> **ASSIGNMENT**
Reproduce exactly, and only, the lines of the material below running from the line bearing "left ear: (268, 159)" through the line bearing "right wrist: (39, 95)". Leave any pictures out.

━━━━━ TASK DATA

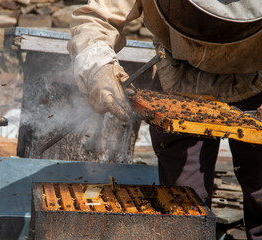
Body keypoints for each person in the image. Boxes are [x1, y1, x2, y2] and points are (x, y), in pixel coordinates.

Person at [67, 0, 262, 238]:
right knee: (183, 207)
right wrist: (97, 66)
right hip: (178, 78)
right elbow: (98, 16)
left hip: (256, 79)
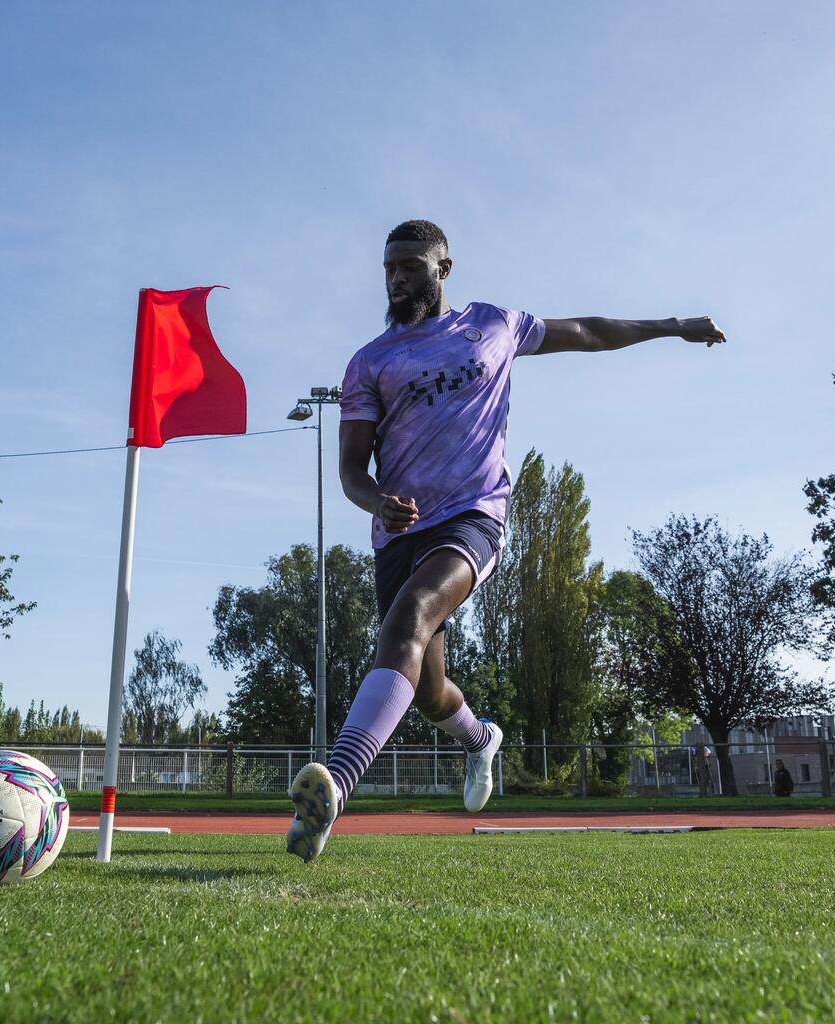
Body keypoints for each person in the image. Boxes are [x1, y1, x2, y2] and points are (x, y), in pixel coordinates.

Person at [286, 219, 726, 863]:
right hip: (399, 531)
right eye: (389, 267)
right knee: (428, 687)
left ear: (443, 268)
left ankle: (337, 785)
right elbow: (352, 468)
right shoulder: (369, 362)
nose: (397, 277)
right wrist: (377, 499)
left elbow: (590, 331)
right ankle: (477, 736)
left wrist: (673, 326)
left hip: (473, 518)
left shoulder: (494, 324)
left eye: (410, 264)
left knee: (409, 619)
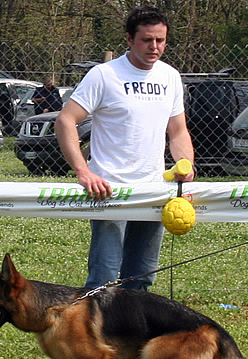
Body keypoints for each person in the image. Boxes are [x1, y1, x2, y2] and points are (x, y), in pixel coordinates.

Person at [54, 5, 195, 290]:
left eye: (160, 40)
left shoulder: (170, 77)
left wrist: (186, 166)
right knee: (103, 281)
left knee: (141, 279)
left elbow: (178, 131)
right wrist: (83, 171)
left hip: (154, 191)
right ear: (130, 39)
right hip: (108, 190)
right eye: (146, 40)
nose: (154, 47)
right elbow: (66, 122)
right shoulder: (104, 75)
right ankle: (97, 333)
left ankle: (132, 334)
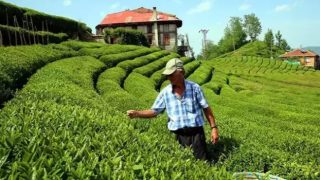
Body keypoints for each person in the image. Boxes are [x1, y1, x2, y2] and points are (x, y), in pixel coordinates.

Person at [127, 58, 219, 160]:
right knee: (181, 165)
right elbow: (154, 111)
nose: (168, 78)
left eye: (171, 74)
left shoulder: (195, 88)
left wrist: (214, 128)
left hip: (196, 134)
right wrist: (137, 113)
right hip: (177, 135)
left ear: (182, 73)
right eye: (167, 75)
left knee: (202, 164)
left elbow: (206, 108)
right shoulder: (165, 92)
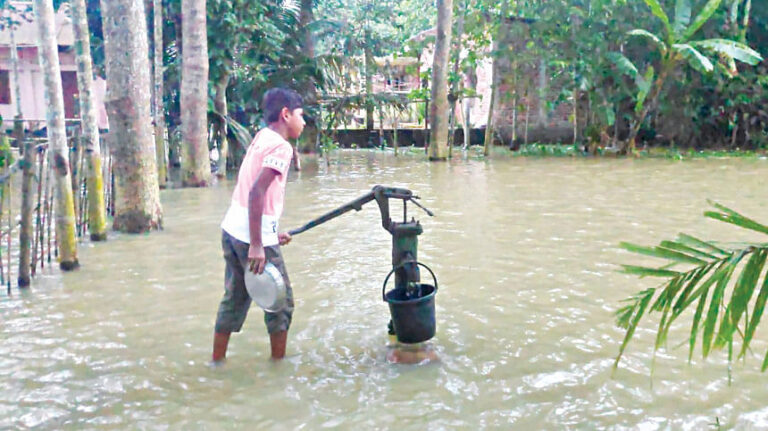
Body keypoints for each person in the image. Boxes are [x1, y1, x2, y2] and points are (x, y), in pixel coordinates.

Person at [212, 88, 305, 363]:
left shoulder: (262, 137)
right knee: (281, 303)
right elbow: (256, 192)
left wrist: (273, 234)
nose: (303, 122)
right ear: (285, 115)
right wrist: (258, 243)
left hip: (232, 231)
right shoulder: (281, 146)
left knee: (235, 297)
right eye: (300, 115)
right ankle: (278, 365)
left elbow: (253, 193)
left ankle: (217, 362)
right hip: (251, 239)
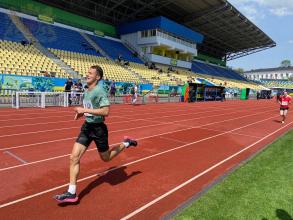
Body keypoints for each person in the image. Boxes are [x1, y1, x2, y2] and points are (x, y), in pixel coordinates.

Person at [54, 66, 138, 203]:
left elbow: (105, 111)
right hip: (87, 127)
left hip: (99, 129)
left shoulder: (100, 91)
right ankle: (72, 192)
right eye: (87, 72)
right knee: (73, 157)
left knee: (106, 158)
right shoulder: (88, 89)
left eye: (90, 73)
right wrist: (82, 113)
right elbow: (91, 108)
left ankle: (127, 143)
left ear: (97, 77)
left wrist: (84, 109)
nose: (87, 75)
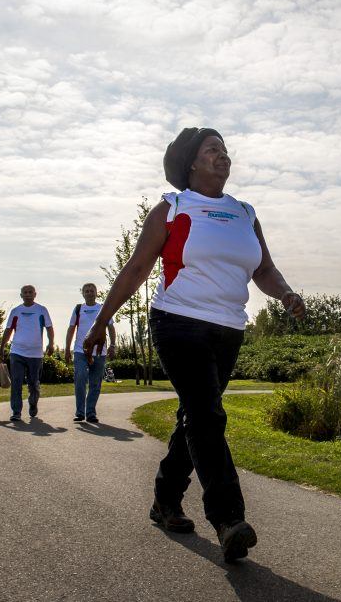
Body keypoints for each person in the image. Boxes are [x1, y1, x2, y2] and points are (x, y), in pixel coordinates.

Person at [83, 127, 305, 563]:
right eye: (212, 151)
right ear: (191, 164)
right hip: (178, 322)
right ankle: (228, 519)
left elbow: (264, 270)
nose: (223, 157)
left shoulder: (245, 212)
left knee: (194, 416)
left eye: (224, 151)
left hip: (228, 329)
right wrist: (101, 322)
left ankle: (165, 500)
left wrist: (286, 294)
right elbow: (136, 268)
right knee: (207, 415)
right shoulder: (174, 207)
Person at [0, 285, 55, 422]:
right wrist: (2, 348)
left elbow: (49, 328)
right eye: (25, 292)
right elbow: (8, 330)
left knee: (33, 383)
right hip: (17, 352)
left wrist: (51, 343)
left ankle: (33, 403)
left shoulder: (41, 310)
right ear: (21, 295)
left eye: (30, 292)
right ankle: (16, 412)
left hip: (35, 354)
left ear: (35, 294)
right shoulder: (16, 311)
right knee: (16, 382)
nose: (28, 294)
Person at [64, 282, 116, 423]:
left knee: (95, 383)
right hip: (81, 351)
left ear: (96, 292)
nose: (89, 292)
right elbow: (71, 329)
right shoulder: (78, 309)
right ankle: (80, 412)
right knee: (80, 378)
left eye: (91, 290)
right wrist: (67, 348)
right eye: (86, 291)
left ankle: (91, 413)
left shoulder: (103, 308)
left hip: (99, 351)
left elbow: (111, 327)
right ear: (82, 293)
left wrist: (112, 345)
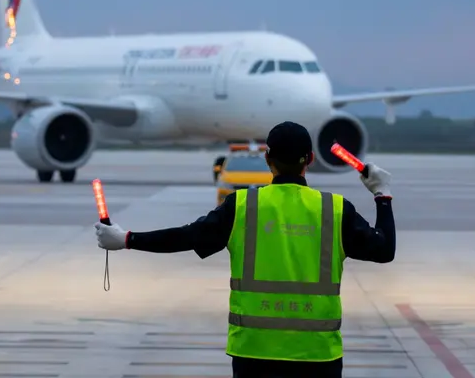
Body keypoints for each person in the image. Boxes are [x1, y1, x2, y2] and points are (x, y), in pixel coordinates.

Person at [94, 121, 395, 378]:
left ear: (268, 159)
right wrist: (382, 194)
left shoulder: (241, 207)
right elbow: (384, 249)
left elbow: (185, 237)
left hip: (253, 354)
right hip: (317, 356)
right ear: (310, 159)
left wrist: (126, 239)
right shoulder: (335, 210)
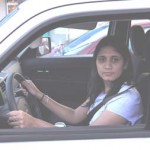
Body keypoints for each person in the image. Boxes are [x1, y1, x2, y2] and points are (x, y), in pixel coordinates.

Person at [7, 36, 144, 128]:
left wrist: (32, 122)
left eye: (115, 59)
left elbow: (86, 139)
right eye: (102, 59)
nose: (107, 66)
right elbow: (74, 116)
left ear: (125, 64)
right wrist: (39, 95)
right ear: (95, 62)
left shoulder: (127, 99)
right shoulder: (105, 89)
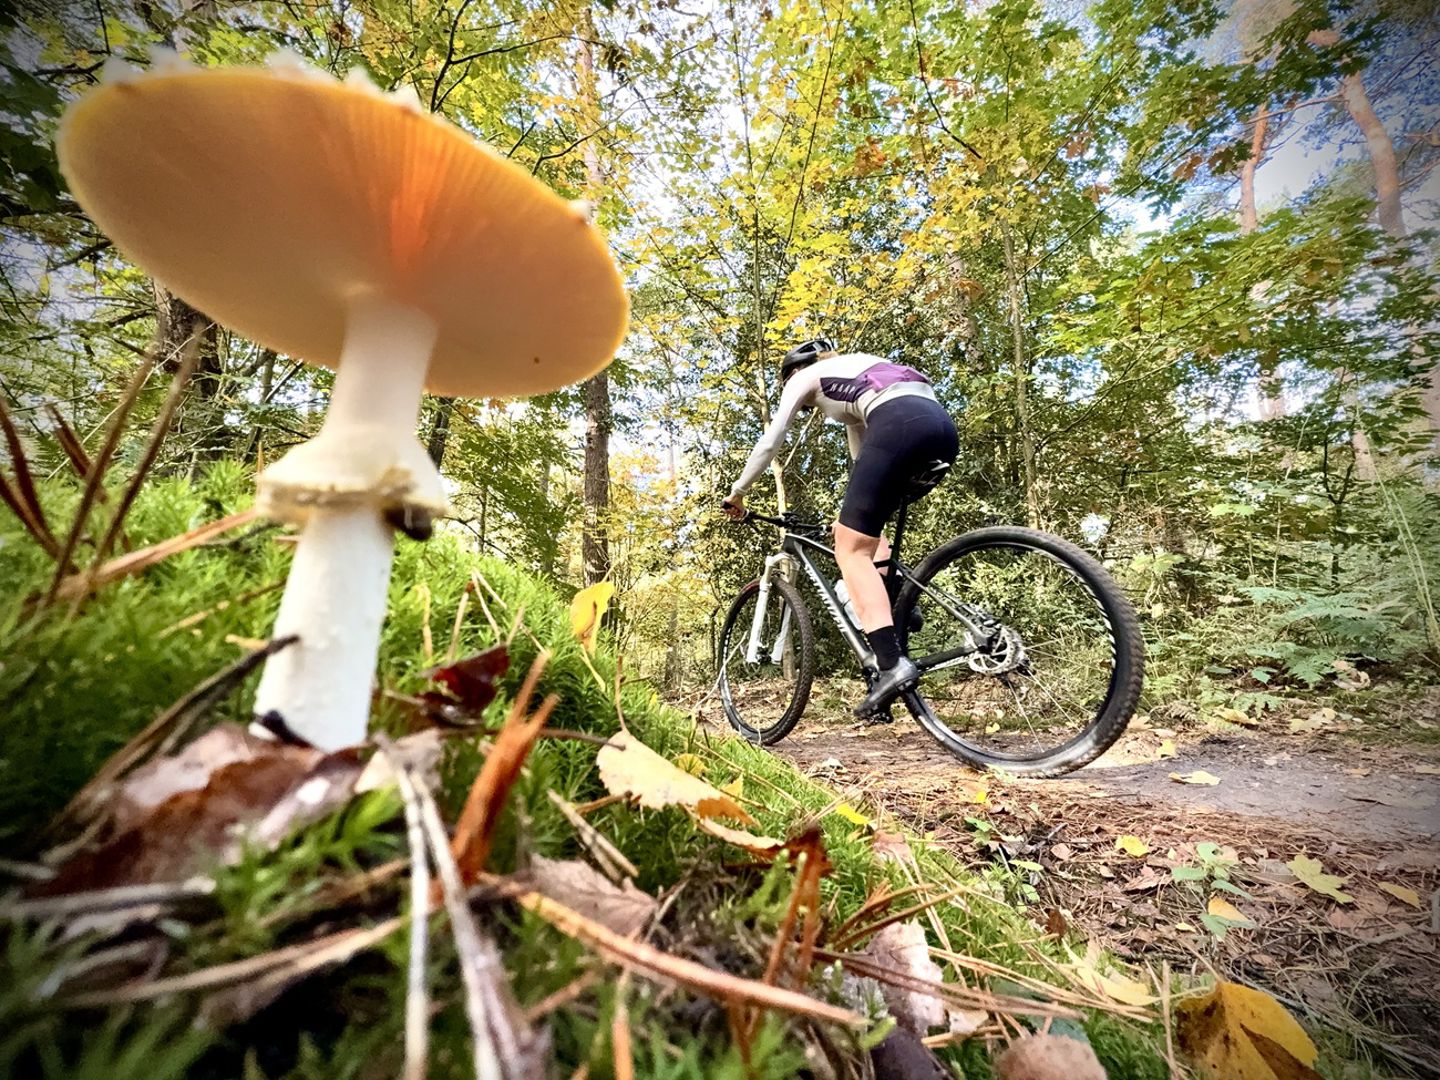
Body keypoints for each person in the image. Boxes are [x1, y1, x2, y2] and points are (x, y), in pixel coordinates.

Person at [722, 338, 959, 717]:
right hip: (941, 430)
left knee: (849, 550)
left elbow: (771, 441)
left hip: (898, 427)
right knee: (863, 535)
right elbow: (862, 464)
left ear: (792, 372)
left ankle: (891, 668)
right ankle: (897, 604)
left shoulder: (806, 376)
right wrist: (847, 519)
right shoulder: (864, 367)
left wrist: (737, 493)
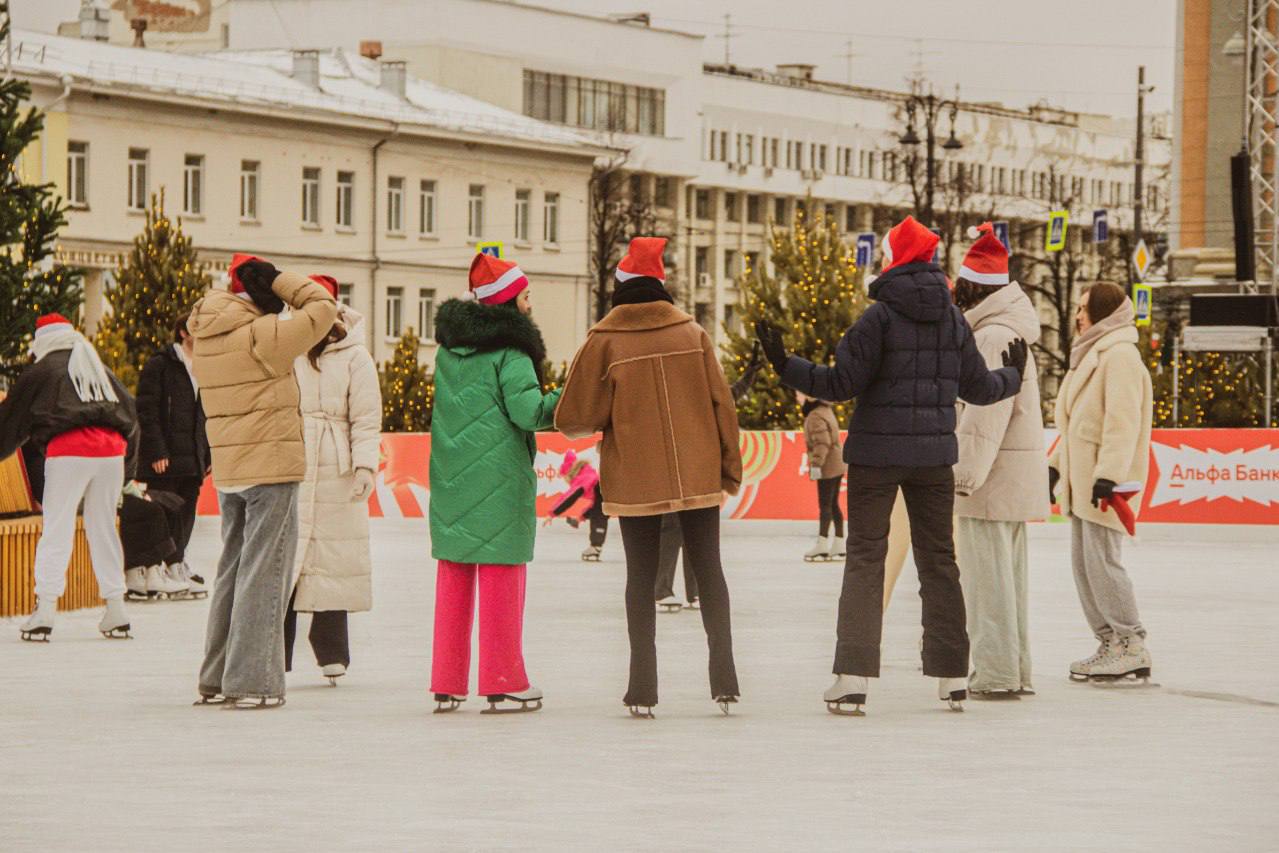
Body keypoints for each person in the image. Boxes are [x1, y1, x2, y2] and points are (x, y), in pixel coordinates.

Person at [755, 215, 1027, 714]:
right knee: (939, 562)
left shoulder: (877, 319)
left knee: (865, 559)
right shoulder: (951, 320)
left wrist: (783, 363)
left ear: (894, 259)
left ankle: (852, 676)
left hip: (877, 460)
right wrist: (1012, 375)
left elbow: (838, 385)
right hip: (933, 462)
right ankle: (951, 676)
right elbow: (980, 389)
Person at [556, 236, 742, 717]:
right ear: (661, 287)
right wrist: (728, 468)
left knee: (640, 580)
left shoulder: (603, 341)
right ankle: (725, 680)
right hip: (698, 474)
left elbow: (575, 415)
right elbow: (724, 404)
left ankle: (642, 688)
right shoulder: (693, 334)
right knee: (709, 570)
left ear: (620, 287)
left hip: (635, 478)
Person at [188, 254, 338, 709]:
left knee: (232, 569)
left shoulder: (208, 331)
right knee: (265, 573)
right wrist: (284, 280)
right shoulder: (260, 334)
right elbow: (324, 308)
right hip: (269, 465)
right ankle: (252, 680)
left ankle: (216, 676)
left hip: (233, 469)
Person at [429, 253, 561, 713]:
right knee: (503, 575)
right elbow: (527, 412)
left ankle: (446, 680)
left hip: (451, 478)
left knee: (454, 576)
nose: (530, 304)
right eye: (525, 296)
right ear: (508, 302)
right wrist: (564, 399)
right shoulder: (512, 351)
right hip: (499, 481)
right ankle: (503, 679)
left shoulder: (449, 350)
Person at [950, 225, 1047, 699]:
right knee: (1008, 583)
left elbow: (984, 416)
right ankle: (1015, 670)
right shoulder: (1010, 329)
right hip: (1010, 475)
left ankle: (996, 674)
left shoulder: (991, 337)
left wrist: (963, 475)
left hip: (989, 477)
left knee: (988, 584)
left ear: (972, 286)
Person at [0, 313, 139, 641]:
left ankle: (45, 609)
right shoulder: (97, 367)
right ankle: (116, 608)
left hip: (69, 452)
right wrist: (127, 472)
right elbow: (131, 414)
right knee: (103, 529)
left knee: (57, 528)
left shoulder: (42, 370)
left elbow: (11, 419)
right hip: (111, 454)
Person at [1049, 282, 1153, 683]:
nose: (1077, 316)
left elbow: (1121, 423)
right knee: (1085, 566)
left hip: (1104, 484)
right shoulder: (1092, 354)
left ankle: (1131, 643)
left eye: (1083, 308)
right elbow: (1079, 425)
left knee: (1103, 564)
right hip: (1084, 481)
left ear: (1104, 313)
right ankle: (1109, 641)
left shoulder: (1120, 357)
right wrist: (1055, 466)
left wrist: (1109, 474)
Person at [285, 276, 381, 686]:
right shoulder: (285, 347)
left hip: (335, 462)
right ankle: (275, 649)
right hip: (294, 457)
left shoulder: (356, 356)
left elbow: (365, 416)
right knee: (285, 557)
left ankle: (331, 650)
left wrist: (364, 466)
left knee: (332, 558)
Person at [653, 343, 763, 612]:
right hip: (674, 472)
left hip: (701, 474)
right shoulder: (670, 391)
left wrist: (750, 374)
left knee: (697, 532)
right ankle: (661, 590)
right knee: (672, 530)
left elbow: (729, 396)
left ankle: (695, 592)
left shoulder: (709, 392)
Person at [135, 311, 210, 600]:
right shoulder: (161, 364)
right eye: (198, 329)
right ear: (183, 332)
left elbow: (206, 413)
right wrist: (156, 449)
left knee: (186, 514)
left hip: (192, 455)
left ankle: (177, 564)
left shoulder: (204, 367)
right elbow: (147, 409)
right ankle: (158, 568)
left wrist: (207, 453)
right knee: (164, 513)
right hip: (164, 457)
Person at [800, 392, 847, 562]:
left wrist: (816, 465)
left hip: (828, 465)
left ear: (810, 398)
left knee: (825, 505)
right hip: (837, 463)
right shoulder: (825, 409)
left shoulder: (815, 415)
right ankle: (840, 544)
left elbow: (822, 442)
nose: (797, 398)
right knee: (833, 504)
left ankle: (822, 545)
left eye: (799, 394)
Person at [546, 449, 609, 561]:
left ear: (569, 473)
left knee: (599, 515)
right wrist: (580, 518)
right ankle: (596, 546)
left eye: (565, 478)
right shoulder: (587, 473)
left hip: (607, 492)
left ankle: (596, 547)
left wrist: (553, 513)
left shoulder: (582, 478)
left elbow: (569, 498)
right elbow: (595, 505)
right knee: (599, 511)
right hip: (606, 493)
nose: (567, 481)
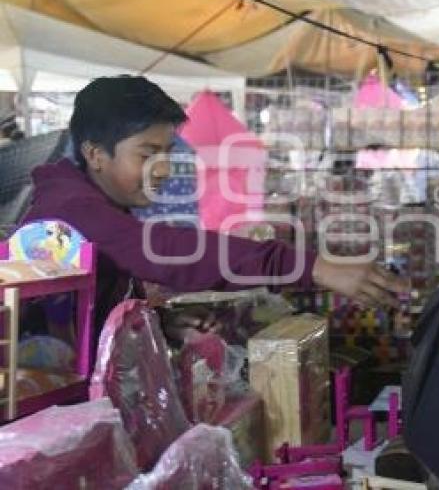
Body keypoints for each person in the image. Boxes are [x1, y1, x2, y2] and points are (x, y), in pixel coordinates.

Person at [21, 76, 404, 344]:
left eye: (168, 152)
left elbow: (84, 315)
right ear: (95, 154)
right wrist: (313, 267)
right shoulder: (70, 209)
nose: (165, 169)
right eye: (148, 153)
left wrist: (156, 323)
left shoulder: (94, 202)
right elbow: (166, 250)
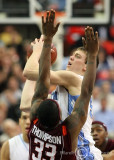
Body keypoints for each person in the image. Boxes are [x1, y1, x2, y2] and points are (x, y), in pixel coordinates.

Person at [23, 18, 102, 160]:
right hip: (63, 148)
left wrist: (37, 51)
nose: (71, 57)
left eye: (77, 56)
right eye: (71, 54)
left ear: (86, 66)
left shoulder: (74, 78)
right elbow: (28, 104)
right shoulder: (59, 90)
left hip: (82, 152)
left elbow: (30, 72)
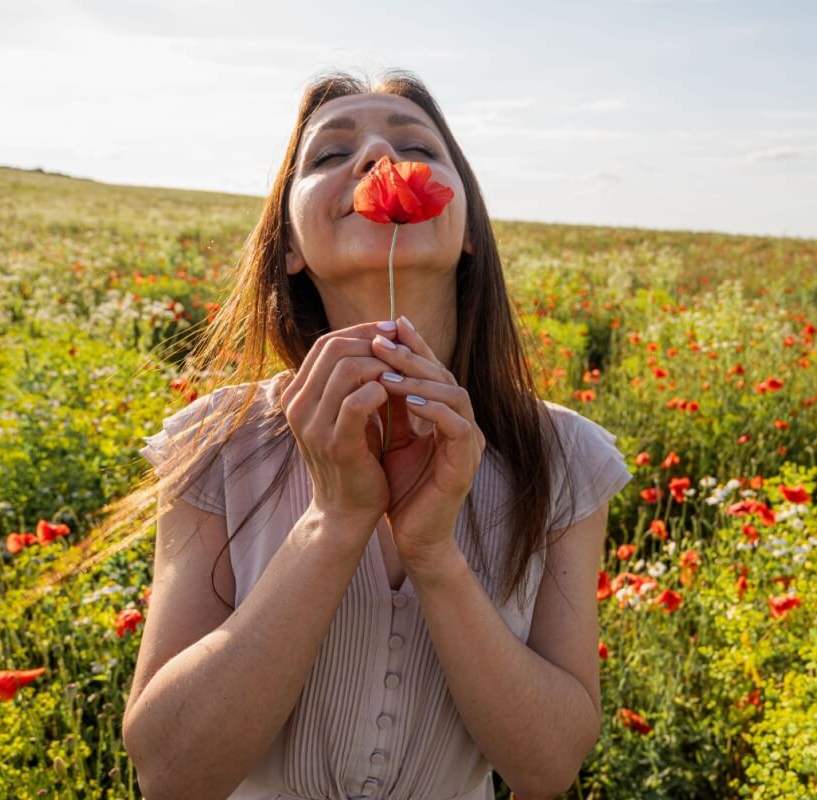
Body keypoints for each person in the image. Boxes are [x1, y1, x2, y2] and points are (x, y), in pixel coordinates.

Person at [119, 68, 632, 800]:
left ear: (467, 234)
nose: (377, 161)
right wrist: (333, 522)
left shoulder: (565, 459)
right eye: (330, 155)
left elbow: (547, 770)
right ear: (290, 246)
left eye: (415, 146)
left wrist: (434, 554)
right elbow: (169, 775)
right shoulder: (216, 444)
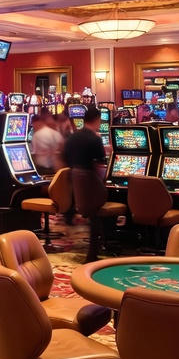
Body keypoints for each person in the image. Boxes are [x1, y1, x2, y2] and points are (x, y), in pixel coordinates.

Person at [63, 108, 110, 261]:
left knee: (93, 212)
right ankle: (107, 241)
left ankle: (101, 244)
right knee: (113, 197)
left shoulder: (72, 138)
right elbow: (101, 166)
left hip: (77, 187)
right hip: (93, 190)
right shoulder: (95, 139)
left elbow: (66, 161)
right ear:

━━━━━━━━━━

> **RESULT OF THIS TASK**
left ear: (268, 159)
right wrist: (382, 194)
left shoulder: (241, 207)
right elbow: (384, 249)
left elbow: (185, 237)
left hip: (253, 354)
right hip: (317, 356)
right ear: (310, 159)
left wrist: (126, 239)
right shoulder: (335, 210)
Body keypoints for each person in the image. Boxes are [x1, y1, x2, y2] and points are (x, y), in pixel coordinates.

Person at [7, 36, 144, 128]:
left wrist: (32, 122)
left eye: (115, 59)
left elbow: (86, 139)
right eye: (102, 59)
nose: (107, 66)
right elbow: (74, 116)
left ear: (125, 64)
right wrist: (39, 95)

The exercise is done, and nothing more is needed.